Thankfully the bitterly cold pedestrian journey from the Hotel to the terminal building at Cork Airport last Tuesday morning was but a short one. Inside the building we passed uneventfully through to the aircraft in which we were to fly to London Gatwick. At Gatwick I enjoyed a reasonable lunch in Wetherspoon’s before saying adieu for the time being to Lisi and negotiating the labyrinthine Temple of Mammon which Gatwick Airport has become to find my 12.40 Easyjet flight to Kalamata.

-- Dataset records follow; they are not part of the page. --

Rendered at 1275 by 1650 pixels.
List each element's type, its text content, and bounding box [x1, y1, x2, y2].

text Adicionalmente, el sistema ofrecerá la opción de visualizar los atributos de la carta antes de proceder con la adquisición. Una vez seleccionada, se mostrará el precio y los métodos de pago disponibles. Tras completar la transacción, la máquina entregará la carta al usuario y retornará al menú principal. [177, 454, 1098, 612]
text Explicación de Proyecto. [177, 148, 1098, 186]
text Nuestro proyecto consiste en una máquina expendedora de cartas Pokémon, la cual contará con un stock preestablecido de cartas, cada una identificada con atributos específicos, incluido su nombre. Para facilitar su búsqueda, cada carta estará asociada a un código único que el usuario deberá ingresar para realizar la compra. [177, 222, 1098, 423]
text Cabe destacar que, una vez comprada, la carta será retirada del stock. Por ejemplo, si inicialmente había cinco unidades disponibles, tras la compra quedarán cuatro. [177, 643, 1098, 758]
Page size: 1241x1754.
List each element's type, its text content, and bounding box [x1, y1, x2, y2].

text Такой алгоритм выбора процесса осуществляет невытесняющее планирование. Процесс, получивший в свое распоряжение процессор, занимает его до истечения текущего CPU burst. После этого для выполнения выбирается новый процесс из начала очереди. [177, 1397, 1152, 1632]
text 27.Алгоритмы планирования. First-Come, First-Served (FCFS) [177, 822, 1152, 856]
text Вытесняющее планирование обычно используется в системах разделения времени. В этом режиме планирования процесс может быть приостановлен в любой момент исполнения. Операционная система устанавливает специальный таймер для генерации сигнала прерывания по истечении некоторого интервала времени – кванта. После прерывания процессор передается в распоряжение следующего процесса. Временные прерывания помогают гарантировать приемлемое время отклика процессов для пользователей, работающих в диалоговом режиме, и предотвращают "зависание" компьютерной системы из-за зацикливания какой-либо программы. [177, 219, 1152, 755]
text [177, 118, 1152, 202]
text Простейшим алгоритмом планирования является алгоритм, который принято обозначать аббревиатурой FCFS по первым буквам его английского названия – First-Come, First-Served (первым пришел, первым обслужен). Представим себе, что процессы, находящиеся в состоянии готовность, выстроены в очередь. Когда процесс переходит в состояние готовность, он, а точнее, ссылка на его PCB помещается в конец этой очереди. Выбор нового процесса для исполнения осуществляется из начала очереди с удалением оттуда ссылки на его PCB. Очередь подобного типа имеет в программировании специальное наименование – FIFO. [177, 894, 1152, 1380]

There was a delay to board the plane which was then further delayed because it had missed its ‘slot’; we were advised that our new take-off ‘slot’ would be an hour henceforth. I had no sooner adjusted myself to this disappointing news than the captain was again speaking to his passengers; to tell us that the plane could go at once. As we taxied out towards the runway hailstones were coating the wing beside my window. Above the screaming of the jet engines I could clearly hear thunder and see lightning flashing against a blackening sky; a further announcement over the aircraft’s PA system advised yet a further delay to allow the storm to pass over. Twenty minutes or so later the aircraft was again trundling towards the runway. Within minutes we were airborne, climbing into clear blue sky, and leaving the dark storm clouds behind us. The roar of the engines eased a little and plane seemed to be climbing more gently, as it heeled a little to change direction I was able to look down on the irregular patchwork of sunlit fields below. Suddenly the aircraft momentarily shuddered as a deafening bang shot though it; the machine had suffered a lightning strike! The captain was quick to confirm this and to reassure his passengers that his aircraft appeared to be none the worse for its experience. He had been told however to wait while the boffins at the airline’s head-office analysed data being sent to them from the aircraft’s on-board computers. While we waited I enjoyed an aerial tour of Sussex, Kent, Hampshire and the South Coast. Eventually news came that we would be going back to Gatwick where the plane could be further inspected. But to go back to Gatwick was not quite so simple; the aircraft had been refuelled at Gatwick and was now too heavy to land safely, only by burning-off several tons of fuel could the machine be made safe to land; this would take ‘about an hour’!
After landing smoothly the captain rather cheekily welcomed his passengers to Gatwick where the aircraft parked in a remote corner of the airfield to be crawled over by technicians and inspected by others high up on ‘Cherry-Picker’ platforms. Inside the aircraft the crew worked hard to ease passenger frustration by dispensing snacks and complimentary beverages. After another longish interval the plane was declared unfit to fly; another would be found and flown to Gatwick with a fresh crew.
The replacement aircraft took off from Gatwick.well into the evening. When when it landed at sometime after one o’clock local time, five hours or so late, the passengers gave the crew a spontaneous round of applause.
My journey home did not end at Kalamata Airport I had over an hour to drive until I would be able to put my head on a pillow. At the Airport it had been raining heavily; in places the road I had to drive was flooded and it was very dark but during the entire drive I hardly saw another vehicle and there was no further rainfall.
It had been an interesting day, an unusual experience which, by and large, I had very much enjoyed.